Encuentro con mis palabras
Oswaldo Antonio LUGO SEQUERA
Cuando emprendimos el viaje, el paisaje se veía de retroceso, todas las cosas venían de pronto de reversa, el cielo pintaban nubestas que parecían figuras que nos daban la despedida. La mañana aún era gris, tenía pegada a un a las horas pedacitos de Rocío que al contacto con los tímidos rayos del sol morían atravesados por la luz, el viaje parecían no tener retorno emprendíamos la búsqueda de un nuevo mundo.
El paisaje de olas espumosas que olían a tierra salada, de pronto se empezaba a perder en la distancia, el mundo comenzaba a tener entonces otro nombre, ya el patio enorme, con matas que bailaban todas las tardes con la brisa, y le coqueteaban a la orilla del río sus arrogancias ya sólo quedaban en mis recuerdos. Se hizo de pronto de cemento y asfalto la polvorienta callecita que se pintaba a cada rato de colores delirantes para que decidiéramos seguir pasando por ella como de enamoramiento.

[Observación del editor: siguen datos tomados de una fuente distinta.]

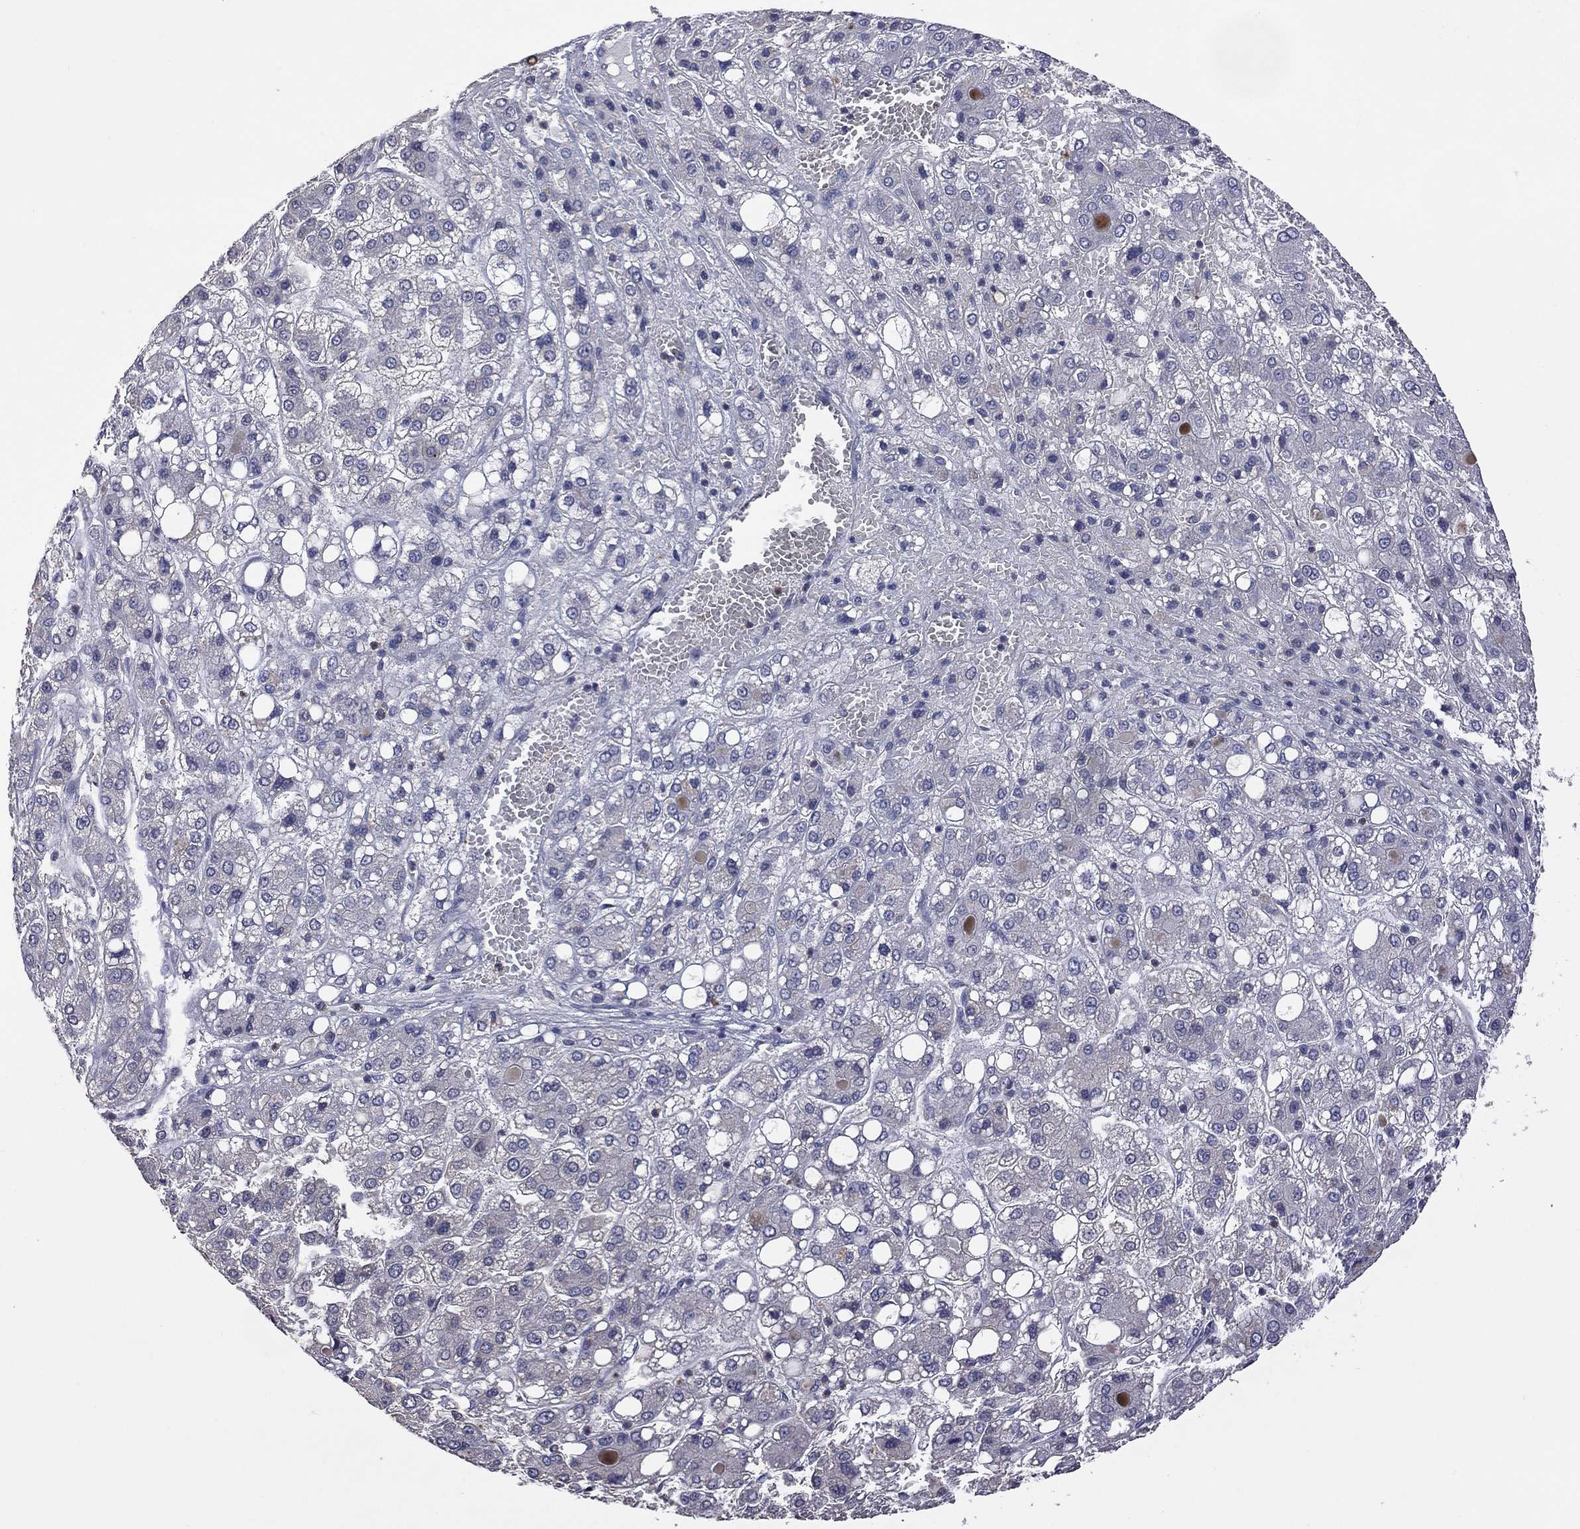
{"staining": {"intensity": "negative", "quantity": "none", "location": "none"}, "tissue": "liver cancer", "cell_type": "Tumor cells", "image_type": "cancer", "snomed": [{"axis": "morphology", "description": "Carcinoma, Hepatocellular, NOS"}, {"axis": "topography", "description": "Liver"}], "caption": "DAB (3,3'-diaminobenzidine) immunohistochemical staining of human hepatocellular carcinoma (liver) exhibits no significant staining in tumor cells.", "gene": "IPCEF1", "patient": {"sex": "male", "age": 73}}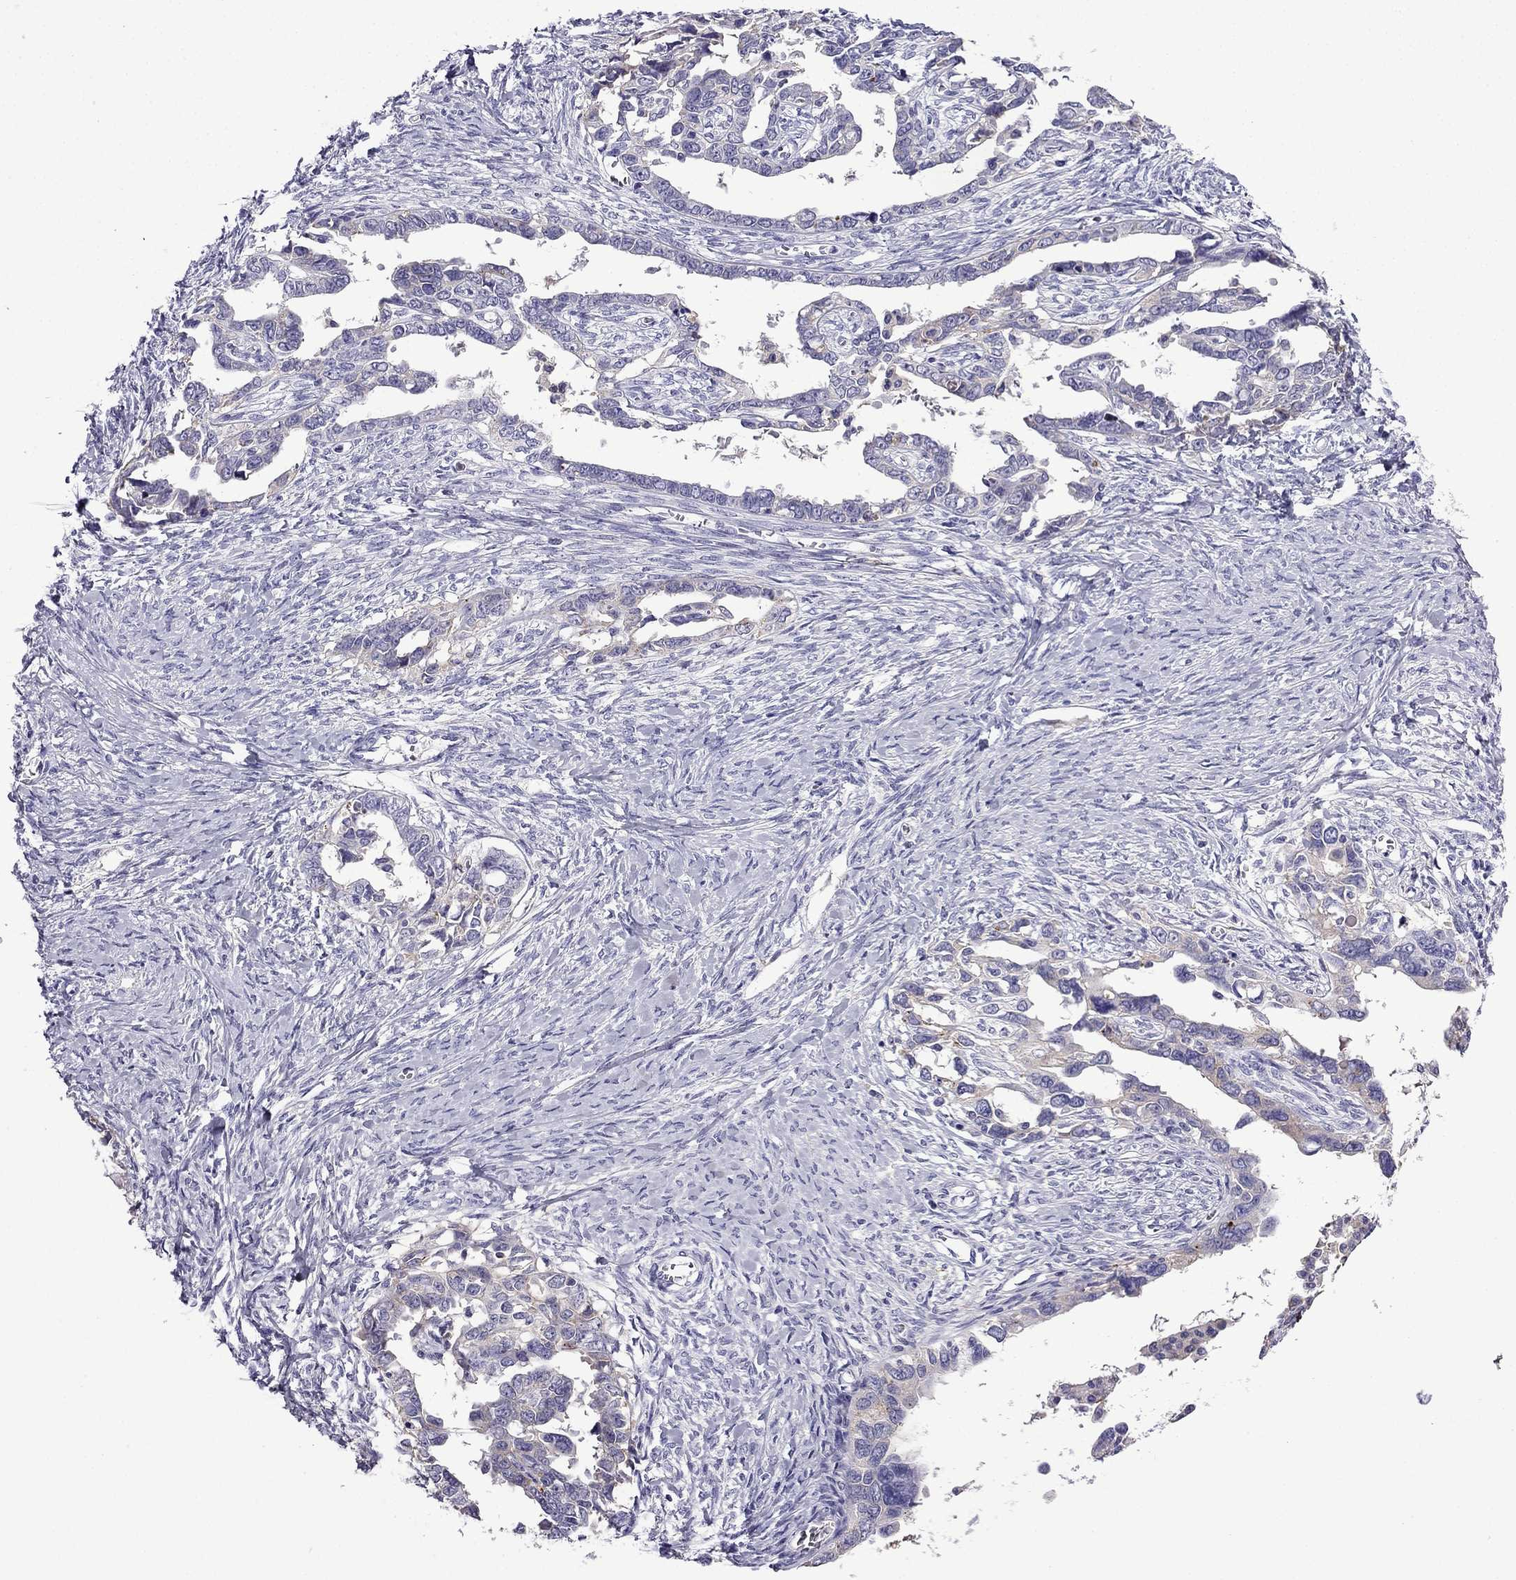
{"staining": {"intensity": "weak", "quantity": "<25%", "location": "cytoplasmic/membranous"}, "tissue": "ovarian cancer", "cell_type": "Tumor cells", "image_type": "cancer", "snomed": [{"axis": "morphology", "description": "Cystadenocarcinoma, serous, NOS"}, {"axis": "topography", "description": "Ovary"}], "caption": "Immunohistochemistry (IHC) histopathology image of ovarian serous cystadenocarcinoma stained for a protein (brown), which exhibits no staining in tumor cells.", "gene": "TSSK4", "patient": {"sex": "female", "age": 69}}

- Señora: dijo de pronto una voz grave que parecía salir de un enorme caracol enrollado - no creo que el niño pueda alguna vez caminar.
La campesinita de ojos color café se le comenzó a derramar a borbotones granos marrón oscuro que parecían de una cosecha triste.
En el hospital del seguro social de Puerto Cabello, la tarde parecía de horas que no se terminaba, se pegaba a la piel de los que caminaban por los interminables pasillos. De repente, el silencio se pierde entre un sonido metálico de una de las puertas sin alma que se abre como impulsada por el viento, surge un vestido blanco largo como una vela, venía dentro una figura aún más larga, que parecía llamar las sombras, con una voz de silbido blanco que acariciara los nombres que pronunciaba.
- Señora Carmen, pase por aquí doñita ya la atiende el pediatra, vamos a tomar los datos del niño.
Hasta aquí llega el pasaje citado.